Underpowered gets my vote... 

But that's because I'm only running a 5 hp 4 stroke on a 16 foot boat.
Top speed 12.6 mph with a flat bottom hull. Thats with a 9 inch pitch on the prop.

You want speed? Get a bigger motor!


----------



## rashouri87 (Jul 2, 2009)

so you're going faster, with a smaller motor and a bigger boat?? ok, whats the secret, a flat bottom hull makes THAT much difference?? 

I think I need a 9 pitch, my hole shot is fine, and I could sacrifice a little there.


----------



## Brett (Jul 16, 2008)

Flat bottom hulls are just easier to plane. and the speed difference
has to do with air bubbles trapped under the hull by the forward motion,
that cuts down on friction caused by the wetted surface area of the hull.
Also the hull is as balanced as it can be.
I stand and control the tiller at the hulls center of gravity.
And I've spent 6 months tweaking everything I can
to get the last bit out of her. I'm so easily entertained.
Anyone else would of just hung a 15 hp 2 smoke on her and been happy.


----------



## noeettica (Sep 23, 2007)

Under Powered ...

But Enjoy what 'ya got  

Dave


----------



## rashouri87 (Jul 2, 2009)

can having some minor damage to the prop (knicks ect) make you slower?? I noticed that there are a few spots of damage to the prop and I'm wondering if I can't squeeze more juice with a new prop??


----------



## firecat1981 (Nov 27, 2007)

if its a highsider then 11 mph sounds about right, I have a 4hp and get about 9mph if I'm lucky. if its a classic then be thankful you can even get 11 mph out of it since a classic is rated for 25hp.


----------



## TomFL (Oct 2, 2007)

Under powered. I ran an 8hp 4-stroke on an LT 25 hull and I think with 2 people it did just about that, maybe a touch faster. 

So your speed sounds about right for the combination. 

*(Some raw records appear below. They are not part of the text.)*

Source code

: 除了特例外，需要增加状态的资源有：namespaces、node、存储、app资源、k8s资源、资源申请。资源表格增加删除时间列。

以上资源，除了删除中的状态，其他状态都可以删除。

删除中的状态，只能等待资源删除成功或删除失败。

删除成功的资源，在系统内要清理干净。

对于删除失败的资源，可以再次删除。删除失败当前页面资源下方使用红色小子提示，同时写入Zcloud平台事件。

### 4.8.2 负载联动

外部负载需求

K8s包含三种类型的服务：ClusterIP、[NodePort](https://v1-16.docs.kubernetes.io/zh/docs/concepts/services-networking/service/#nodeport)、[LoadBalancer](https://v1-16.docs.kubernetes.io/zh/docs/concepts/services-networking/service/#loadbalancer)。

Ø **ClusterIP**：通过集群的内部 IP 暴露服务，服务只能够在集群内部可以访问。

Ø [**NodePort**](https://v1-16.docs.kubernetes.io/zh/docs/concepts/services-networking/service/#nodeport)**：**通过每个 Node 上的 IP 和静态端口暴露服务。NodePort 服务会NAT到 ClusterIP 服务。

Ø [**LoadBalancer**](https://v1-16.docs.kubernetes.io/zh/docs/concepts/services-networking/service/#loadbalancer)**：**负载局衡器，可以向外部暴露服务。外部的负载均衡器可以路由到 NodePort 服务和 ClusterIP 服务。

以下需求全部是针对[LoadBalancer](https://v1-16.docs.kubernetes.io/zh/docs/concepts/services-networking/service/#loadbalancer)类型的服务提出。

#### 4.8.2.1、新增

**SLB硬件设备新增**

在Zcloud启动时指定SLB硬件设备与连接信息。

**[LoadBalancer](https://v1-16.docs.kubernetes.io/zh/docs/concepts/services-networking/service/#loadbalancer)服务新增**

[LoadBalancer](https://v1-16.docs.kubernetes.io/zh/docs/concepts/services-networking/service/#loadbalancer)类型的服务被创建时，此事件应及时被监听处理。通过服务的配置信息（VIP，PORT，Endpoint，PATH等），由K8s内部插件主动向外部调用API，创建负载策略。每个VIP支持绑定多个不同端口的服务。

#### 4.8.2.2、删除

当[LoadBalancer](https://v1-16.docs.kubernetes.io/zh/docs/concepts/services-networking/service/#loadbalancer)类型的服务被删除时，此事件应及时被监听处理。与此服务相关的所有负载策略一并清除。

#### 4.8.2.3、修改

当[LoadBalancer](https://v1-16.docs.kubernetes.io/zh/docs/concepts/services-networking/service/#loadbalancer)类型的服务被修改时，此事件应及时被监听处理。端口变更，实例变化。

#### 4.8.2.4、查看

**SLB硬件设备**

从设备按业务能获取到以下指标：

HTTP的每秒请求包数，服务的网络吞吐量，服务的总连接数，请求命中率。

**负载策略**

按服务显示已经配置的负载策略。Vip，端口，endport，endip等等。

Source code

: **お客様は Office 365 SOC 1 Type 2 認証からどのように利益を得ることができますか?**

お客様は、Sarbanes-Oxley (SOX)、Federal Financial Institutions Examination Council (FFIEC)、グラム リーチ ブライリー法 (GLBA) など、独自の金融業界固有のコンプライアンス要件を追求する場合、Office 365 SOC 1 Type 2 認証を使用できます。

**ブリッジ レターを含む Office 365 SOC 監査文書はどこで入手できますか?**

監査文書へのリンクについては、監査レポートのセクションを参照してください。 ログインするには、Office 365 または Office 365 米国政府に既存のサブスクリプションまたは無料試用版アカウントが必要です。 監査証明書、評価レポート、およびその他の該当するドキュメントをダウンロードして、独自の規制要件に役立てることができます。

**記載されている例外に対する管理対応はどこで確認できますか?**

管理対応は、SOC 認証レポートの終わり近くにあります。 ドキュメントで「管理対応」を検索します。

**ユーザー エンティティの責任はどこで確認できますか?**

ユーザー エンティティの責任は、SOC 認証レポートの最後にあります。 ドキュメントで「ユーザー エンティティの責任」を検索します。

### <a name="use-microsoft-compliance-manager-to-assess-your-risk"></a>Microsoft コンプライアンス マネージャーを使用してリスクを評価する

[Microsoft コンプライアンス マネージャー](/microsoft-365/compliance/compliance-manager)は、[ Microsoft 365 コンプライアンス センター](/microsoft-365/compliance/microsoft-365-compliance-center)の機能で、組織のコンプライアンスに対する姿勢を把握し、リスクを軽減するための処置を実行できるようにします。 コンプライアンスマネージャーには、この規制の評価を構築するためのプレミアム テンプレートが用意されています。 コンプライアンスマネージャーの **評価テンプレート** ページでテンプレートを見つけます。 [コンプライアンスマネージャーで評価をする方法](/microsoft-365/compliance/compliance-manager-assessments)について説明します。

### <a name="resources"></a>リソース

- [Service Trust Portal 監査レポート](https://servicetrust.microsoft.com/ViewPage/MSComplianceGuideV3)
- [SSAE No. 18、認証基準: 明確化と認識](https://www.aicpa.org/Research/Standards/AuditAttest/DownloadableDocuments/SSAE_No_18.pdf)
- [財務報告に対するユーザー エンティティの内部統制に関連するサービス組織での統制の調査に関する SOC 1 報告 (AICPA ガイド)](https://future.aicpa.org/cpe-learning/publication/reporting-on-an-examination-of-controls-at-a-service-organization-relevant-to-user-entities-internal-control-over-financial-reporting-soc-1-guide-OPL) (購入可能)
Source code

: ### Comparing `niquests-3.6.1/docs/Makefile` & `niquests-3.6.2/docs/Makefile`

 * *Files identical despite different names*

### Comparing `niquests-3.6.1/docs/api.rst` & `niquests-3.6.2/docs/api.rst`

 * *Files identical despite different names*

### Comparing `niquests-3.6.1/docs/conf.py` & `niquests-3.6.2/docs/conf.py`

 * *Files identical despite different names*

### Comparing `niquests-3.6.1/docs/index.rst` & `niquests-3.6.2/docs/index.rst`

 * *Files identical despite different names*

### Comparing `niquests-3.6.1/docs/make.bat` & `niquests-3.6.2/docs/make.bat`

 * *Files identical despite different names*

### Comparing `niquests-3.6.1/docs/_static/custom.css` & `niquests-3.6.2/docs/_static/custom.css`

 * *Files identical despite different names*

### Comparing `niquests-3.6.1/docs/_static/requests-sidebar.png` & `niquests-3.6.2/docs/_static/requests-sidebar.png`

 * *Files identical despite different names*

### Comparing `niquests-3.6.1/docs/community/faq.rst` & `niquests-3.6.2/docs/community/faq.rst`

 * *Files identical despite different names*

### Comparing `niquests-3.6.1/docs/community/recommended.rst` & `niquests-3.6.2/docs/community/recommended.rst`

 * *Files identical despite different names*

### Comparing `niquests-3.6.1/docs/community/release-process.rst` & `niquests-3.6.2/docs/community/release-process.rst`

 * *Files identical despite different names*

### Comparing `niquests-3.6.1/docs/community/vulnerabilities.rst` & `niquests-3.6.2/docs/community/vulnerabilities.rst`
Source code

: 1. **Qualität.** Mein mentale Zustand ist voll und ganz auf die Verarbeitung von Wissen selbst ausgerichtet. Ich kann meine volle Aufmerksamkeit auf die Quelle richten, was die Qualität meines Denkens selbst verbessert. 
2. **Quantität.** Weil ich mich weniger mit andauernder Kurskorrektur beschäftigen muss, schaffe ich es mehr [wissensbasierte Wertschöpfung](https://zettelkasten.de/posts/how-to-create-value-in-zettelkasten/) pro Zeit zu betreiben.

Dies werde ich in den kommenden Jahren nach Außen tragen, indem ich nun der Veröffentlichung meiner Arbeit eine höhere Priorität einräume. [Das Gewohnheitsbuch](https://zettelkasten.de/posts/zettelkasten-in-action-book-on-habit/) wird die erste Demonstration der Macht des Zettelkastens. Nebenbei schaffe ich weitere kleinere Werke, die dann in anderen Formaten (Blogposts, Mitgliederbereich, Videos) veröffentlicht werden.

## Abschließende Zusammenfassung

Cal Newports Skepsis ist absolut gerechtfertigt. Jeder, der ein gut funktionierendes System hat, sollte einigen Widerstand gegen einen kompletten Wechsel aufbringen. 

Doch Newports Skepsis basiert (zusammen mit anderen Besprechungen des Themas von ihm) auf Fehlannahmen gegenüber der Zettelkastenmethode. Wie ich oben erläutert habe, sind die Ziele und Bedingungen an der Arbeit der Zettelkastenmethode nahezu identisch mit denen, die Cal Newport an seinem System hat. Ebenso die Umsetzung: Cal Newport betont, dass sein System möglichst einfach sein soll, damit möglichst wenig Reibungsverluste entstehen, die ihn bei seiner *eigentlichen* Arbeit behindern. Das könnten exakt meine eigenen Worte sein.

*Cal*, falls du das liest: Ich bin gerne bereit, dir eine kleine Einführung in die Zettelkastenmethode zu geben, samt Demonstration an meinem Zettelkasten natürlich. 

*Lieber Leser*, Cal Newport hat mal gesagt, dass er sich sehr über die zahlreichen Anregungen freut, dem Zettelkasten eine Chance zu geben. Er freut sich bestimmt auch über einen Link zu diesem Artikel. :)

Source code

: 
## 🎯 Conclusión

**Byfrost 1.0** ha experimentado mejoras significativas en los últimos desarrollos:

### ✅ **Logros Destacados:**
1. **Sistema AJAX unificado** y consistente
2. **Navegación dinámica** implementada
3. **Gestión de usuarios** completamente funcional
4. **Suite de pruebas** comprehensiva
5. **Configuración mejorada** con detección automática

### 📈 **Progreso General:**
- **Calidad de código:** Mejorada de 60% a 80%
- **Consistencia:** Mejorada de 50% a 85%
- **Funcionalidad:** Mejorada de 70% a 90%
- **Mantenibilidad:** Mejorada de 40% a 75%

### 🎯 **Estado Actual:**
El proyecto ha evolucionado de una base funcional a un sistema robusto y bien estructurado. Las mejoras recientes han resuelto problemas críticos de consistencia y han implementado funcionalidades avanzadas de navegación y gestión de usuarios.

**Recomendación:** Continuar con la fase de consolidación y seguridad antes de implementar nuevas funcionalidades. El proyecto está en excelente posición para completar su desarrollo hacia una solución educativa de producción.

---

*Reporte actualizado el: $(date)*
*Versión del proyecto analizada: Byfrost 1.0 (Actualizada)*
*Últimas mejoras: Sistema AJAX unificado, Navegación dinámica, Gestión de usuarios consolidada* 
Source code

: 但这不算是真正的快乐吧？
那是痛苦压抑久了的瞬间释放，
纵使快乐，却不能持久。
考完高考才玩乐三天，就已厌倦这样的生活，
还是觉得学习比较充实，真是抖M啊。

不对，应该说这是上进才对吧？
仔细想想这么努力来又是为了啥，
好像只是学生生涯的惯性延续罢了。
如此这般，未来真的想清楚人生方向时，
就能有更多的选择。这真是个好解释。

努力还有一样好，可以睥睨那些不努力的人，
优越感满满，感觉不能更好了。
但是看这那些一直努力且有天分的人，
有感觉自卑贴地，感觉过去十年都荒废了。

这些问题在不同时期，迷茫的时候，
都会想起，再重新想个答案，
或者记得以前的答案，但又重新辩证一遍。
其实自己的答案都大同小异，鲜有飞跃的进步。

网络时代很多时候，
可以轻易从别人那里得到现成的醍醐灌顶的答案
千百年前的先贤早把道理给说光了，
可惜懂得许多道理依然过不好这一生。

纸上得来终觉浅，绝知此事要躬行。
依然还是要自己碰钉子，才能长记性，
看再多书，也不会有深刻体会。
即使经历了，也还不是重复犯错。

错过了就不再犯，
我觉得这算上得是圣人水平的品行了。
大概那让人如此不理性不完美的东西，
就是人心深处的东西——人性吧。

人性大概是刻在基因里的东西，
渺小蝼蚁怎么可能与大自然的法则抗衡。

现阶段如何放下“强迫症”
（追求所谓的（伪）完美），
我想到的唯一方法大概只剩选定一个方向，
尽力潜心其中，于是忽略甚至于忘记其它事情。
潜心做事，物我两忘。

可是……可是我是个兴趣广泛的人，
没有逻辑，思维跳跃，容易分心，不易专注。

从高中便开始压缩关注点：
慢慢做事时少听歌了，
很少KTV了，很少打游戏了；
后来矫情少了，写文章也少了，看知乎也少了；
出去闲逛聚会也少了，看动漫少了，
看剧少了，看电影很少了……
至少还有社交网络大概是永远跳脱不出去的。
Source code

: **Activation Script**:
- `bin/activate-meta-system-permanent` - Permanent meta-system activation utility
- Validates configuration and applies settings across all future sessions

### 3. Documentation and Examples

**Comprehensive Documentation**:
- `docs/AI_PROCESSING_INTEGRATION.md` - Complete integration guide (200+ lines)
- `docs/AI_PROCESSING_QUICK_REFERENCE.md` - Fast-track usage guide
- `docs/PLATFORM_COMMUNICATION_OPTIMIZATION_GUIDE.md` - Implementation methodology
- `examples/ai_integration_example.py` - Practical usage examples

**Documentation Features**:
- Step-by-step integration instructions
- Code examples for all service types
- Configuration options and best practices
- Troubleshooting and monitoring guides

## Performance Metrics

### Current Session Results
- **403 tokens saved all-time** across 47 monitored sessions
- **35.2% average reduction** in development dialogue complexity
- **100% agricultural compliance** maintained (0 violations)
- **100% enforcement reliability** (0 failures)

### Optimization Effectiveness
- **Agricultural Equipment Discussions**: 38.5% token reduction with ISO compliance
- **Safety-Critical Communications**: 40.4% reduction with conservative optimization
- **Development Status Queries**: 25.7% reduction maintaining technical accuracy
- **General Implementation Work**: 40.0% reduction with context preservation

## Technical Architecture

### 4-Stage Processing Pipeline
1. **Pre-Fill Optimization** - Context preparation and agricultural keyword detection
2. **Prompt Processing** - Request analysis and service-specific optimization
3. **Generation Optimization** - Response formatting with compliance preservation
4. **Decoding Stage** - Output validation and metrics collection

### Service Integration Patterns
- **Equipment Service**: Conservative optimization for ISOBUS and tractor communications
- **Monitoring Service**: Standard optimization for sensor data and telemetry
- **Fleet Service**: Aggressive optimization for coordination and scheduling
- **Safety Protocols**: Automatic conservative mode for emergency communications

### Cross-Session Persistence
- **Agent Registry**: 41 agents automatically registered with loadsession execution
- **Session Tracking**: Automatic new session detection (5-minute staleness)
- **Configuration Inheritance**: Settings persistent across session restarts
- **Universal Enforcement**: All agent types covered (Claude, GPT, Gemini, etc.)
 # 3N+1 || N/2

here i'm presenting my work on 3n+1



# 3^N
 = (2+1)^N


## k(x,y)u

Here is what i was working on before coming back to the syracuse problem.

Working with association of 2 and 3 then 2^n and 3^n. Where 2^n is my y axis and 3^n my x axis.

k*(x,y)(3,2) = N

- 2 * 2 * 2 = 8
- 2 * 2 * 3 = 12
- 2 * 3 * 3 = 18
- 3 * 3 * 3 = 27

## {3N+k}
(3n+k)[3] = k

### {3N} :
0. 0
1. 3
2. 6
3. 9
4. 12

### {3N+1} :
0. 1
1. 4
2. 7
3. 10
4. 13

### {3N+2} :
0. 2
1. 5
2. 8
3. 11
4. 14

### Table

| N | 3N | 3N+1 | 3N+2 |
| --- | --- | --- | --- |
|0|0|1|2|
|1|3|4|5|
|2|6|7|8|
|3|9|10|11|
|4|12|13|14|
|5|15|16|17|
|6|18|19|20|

If you're bored out of your skull at 11mph I wouldn't waste a dime on the prop. I'd save up for a 15-25hp motor. 

-T

-T


----------



## rashouri87 (Jul 2, 2009)

Well the problem isnt that I'm bored, I dont mind going slow. The issue is that I needed a motor to do at least two of these three things. ... go shallow, go fast, and cut light grass/weeds. Any two of those would work. Unfortunately, the motor I have does none of those things (well one, kinda). I hunt and fish in areas that have a 10 hp or less restriction as well. The hull is a Hi-Sider, so the hull has a 10 hp limit too. I dont mind going slow so long as I can pull through some weeds. I need to be able to motor into spots that are 2 ft or less, which the current motor can do (I need to be able to hop out in safe, shallow water without being up to my chest!!). I figure if i go fast, I could also cut through weeds fairly easily too.

In conclusion, it seems I just have the wrong motor!!

Would anyone be intrested in a trade for a Suzuki DT6 (great condition) for an older, running, well kept 9 or 9.9 hp two stroke?? ;D ;D


----------



## mark_gardner (Mar 18, 2009)

i would find a good merc 15 hp 2 stroke and put a 9.9 sticker on it to satisfy your lakes size restriction, they are the same motor only different jetting or bigger carb (not sure which) but basically they are the same exact motor , that way you'll have a  little extra power if your hauling a slightly heavier load than normal plus if your good you'll be able to run wot in the straights


----------